Einige Beispiele für europaweite Verbraucherregeln:

► Lebensmittelsicherheit. Für landwirtschaftliche Betriebe ist sie eine zusätzliche Last. Doch die EU-Kommission hat zahlreiche Hygienevorschriften entwickelt, die Lebensmittel für den Verbraucher sicherer machen sollen. Brüssel hat Kontrollen für die gesamte Produktions- und Vertriebskette vorgeschrieben, um eine verantwortungsvolle Herstellung von tierischen und pflanzlichen Produkten zu erreichen. Sämtliche chemische Zusatzstoffe, die beispielsweise für die Konservierung eingesetzt werden, müssen durch unabhängige wissenschaftliche Prüfungen freigegeben werden. Die EU-Lebensmittelagentur EFSA in Parma kontrolliert laufend Lebens- und Futtermittel. Dadurch soll eine Gefährdung der Gesundheit europäischer Verbraucher ausgeschlossen werden. Die EFSA beschäftigt sich beispielsweise mit Pestiziden in der Nahrungskette, mit den Auswirkungen von genmanipulierten Saaten und weiteren kontroversen Themen im Zusammenhang mit der Lebensmittelerzeugung.

► Flug- und Fahrgastrechte. Mit Zunahme des Reiseverkehrs innerhalb des Binnenmarkts kam es auch zu einem Wildwuchs an missverständlichen Preisangeboten und Betrieben, die eher auf das schnelle Geld als auf die Qualität ihres Service achteten. Die EU-Kommission hat deshalb ein System von Entschädigungen eingeführt, wenn Kunden von Flug-, Bahn-, oder Busgesellschaften mit langen Verspätungen oder gar mit Annullierungen konfrontiert sind. So haben Fluggäste bei einer dreistündigen Verspätung ihres Fluges Anspruch auf eine Entschädigung in Höhe von 250 bis 600 Euro.
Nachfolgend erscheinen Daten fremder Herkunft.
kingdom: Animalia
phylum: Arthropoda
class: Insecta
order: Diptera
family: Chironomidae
Im Falle einer Annullierung haben sie das Recht auf eine alternative Beförderung. Bahnkunden haben ebenfalls Anspruch auf Entschädigung. Bei einer 60-minütigen Verspätung muss der Fahrgast 25 Prozent des Ticketpreises zurückerhalten. Dauert die Verspätung 120 Minuten oder länger, müssen laut EU-Regeln 50 Prozent zurückerstattet werden.
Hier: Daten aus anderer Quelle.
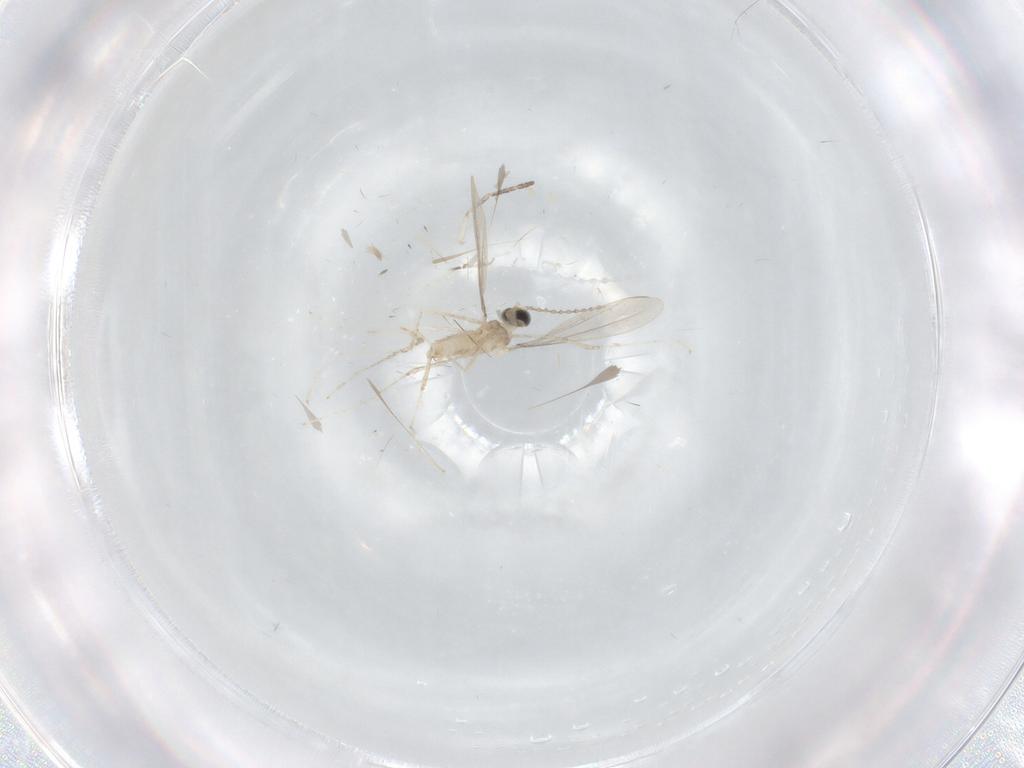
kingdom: Animalia
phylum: Arthropoda
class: Insecta
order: Diptera
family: Cecidomyiidae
► Roaming. Ein attraktiver Binnenmarkt verlangt auch nach einheitlichen Telefonkosten ohne grenzüberschreitende Gebühren für alle Konsumenten. Deshalb bemüht sich die EU-Kommission seit 2007 um eine Reduzierung von Roaming für mobiles Telefonieren und Internetsurfen. Heute zahlen Mobilkunden, die in einem anderen EU-Land SMS verschicken oder Gespräche führen, bereits um 80 Prozent weniger als 2007. Ziel der EU-Kommission und des Europaparlaments ist aber die völlig Abschaffung von Roamingkosten.
► Sicheres Spielzeug. Das in der EU verkaufte Spielzeug stammt zwar großteils aus asiatischen Ländern, muss aber dennoch hohe Sicherheitsstandards erfüllen. Waren für Kinder, die den von allen EU-Staaten gemeinsam beschlossenen Kriterien nicht entsprechen, dürfen auf dem Binnenmarkt nicht verkauft werden. Dabei geht es sowohl um den altersgerechten Aufbau (keine Kleinteile für Kleinkinder) als auch um die chemische Zusammensetzung und eine schwere Entflammbarkeit der verwendeten Materialen.

► Garantie und Rückgaberecht. Für alle Waren, die innerhalb der EU gekauft werden, gilt eine Mindestgarantie von zwei Jahren. Funktioniert eine Ware nicht, muss sie in dieser Frist gratis repariert oder ersetzt werden. Für Waren, die im Internet gekauft wurden, gilt EU-weit ein Rückgaberecht innerhalb von 14 Tagen nach Kauf. Gleiches gilt für Haustürgeschäfte und den Versandhandel. Ausgenommen sind Flugtickets oder Konzertkarten für fixe Termine.

► Sicherheitsstandards für elektrische Geräte. Auf dem EU-Binnenmarkt dürfen nur sichere Produkte vertrieben werden. Mit dem CE-Konformitätszeichen erklären die Hersteller, dass ihre Ware alle wichtigen EU-Sicherheitskriterien erfüllt. Diese Standards müssen wegen technischer Entwicklungen allerdings immer wieder angepasst werden. So wurde beispielsweise 2011 eine Regelung zum Gehörschutz bei MP3-Playern eingeführt.

► Kosmetika ohne Tierversuche. Eine Sicherheitsregel der EU zielt nicht direkt auf Verbraucher ab, sondern auf den Tierschutz. Seit 2013 sind Tierversuche für die Entwicklung und Herstellung von Kosmetika nicht mehr erlaubt. Außerdem dürfen auch Kosmetika nur Inhaltsstoffe enthalten, die für Konsumenten nicht gesundheitsschädigend sind beziehungsweise keine Allergien auslösen können.